(Saved entries)
--------
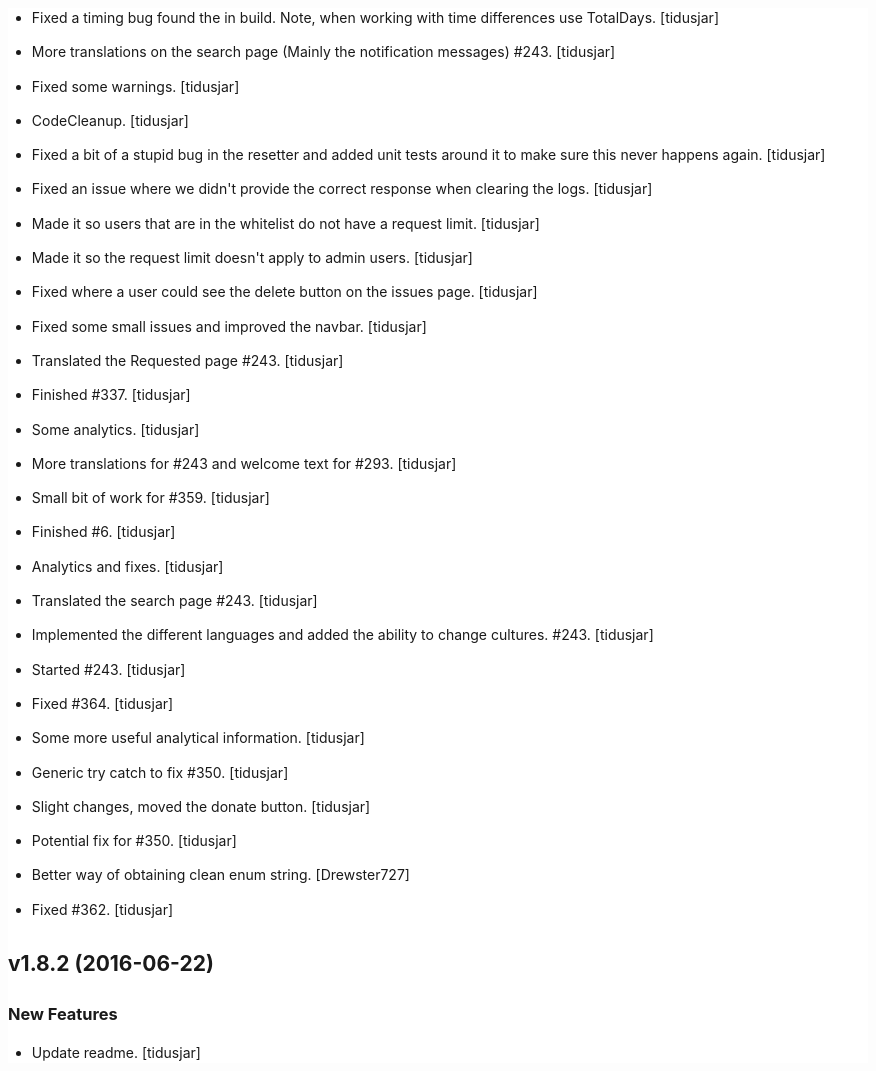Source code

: - Fixed a timing bug found the in build. Note, when working with time differences use TotalDays. [tidusjar]

- More translations on the search page (Mainly the notification messages) #243. [tidusjar]

- Fixed some warnings. [tidusjar]

- CodeCleanup. [tidusjar]

- Fixed a bit of a stupid bug in the resetter and added unit tests around it to make sure this never happens again. [tidusjar]

- Fixed an issue where we didn't provide the correct response when clearing the logs. [tidusjar]

- Made it so users that are in the whitelist do not have a request limit. [tidusjar]

- Made it so the request limit doesn't apply to admin users. [tidusjar]

- Fixed where a user could see the delete button on the issues page. [tidusjar]

- Fixed some small issues and improved the navbar. [tidusjar]

- Translated the Requested page #243. [tidusjar]

- Finished #337. [tidusjar]

- Some analytics. [tidusjar]

- More translations for #243 and welcome text for #293. [tidusjar]

- Small bit of work for #359. [tidusjar]

- Finished #6. [tidusjar]

- Analytics and fixes. [tidusjar]

- Translated the search page #243. [tidusjar]

- Implemented the different languages and added the ability to change cultures. #243. [tidusjar]

- Started #243. [tidusjar]

- Fixed #364. [tidusjar]

- Some more useful analytical information. [tidusjar]

- Generic try catch to fix #350. [tidusjar]

- Slight changes, moved the donate button. [tidusjar]

- Potential fix for #350. [tidusjar]

- Better way of obtaining clean enum string. [Drewster727]

- Fixed #362. [tidusjar]


## v1.8.2 (2016-06-22)

### **New Features**

- Update readme. [tidusjar]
--------
_EXERCISE BRIEF:_
Restate every record exactly, please; do not copy the pictures.

_SOLUTION TO THIS TASK:_
Source code

: - Fixed a timing bug found the in build. Note, when working with time differences use TotalDays. [tidusjar]

- More translations on the search page (Mainly the notification messages) #243. [tidusjar]

- Fixed some warnings. [tidusjar]

- CodeCleanup. [tidusjar]

- Fixed a bit of a stupid bug in the resetter and added unit tests around it to make sure this never happens again. [tidusjar]

- Fixed an issue where we didn't provide the correct response when clearing the logs. [tidusjar]

- Made it so users that are in the whitelist do not have a request limit. [tidusjar]

- Made it so the request limit doesn't apply to admin users. [tidusjar]

- Fixed where a user could see the delete button on the issues page. [tidusjar]

- Fixed some small issues and improved the navbar. [tidusjar]

- Translated the Requested page #243. [tidusjar]

- Finished #337. [tidusjar]

- Some analytics. [tidusjar]

- More translations for #243 and welcome text for #293. [tidusjar]

- Small bit of work for #359. [tidusjar]

- Finished #6. [tidusjar]

- Analytics and fixes. [tidusjar]

- Translated the search page #243. [tidusjar]

- Implemented the different languages and added the ability to change cultures. #243. [tidusjar]

- Started #243. [tidusjar]

- Fixed #364. [tidusjar]

- Some more useful analytical information. [tidusjar]

- Generic try catch to fix #350. [tidusjar]

- Slight changes, moved the donate button. [tidusjar]

- Potential fix for #350. [tidusjar]

- Better way of obtaining clean enum string. [Drewster727]

- Fixed #362. [tidusjar]


## v1.8.2 (2016-06-22)

### **New Features**

- Update readme. [tidusjar]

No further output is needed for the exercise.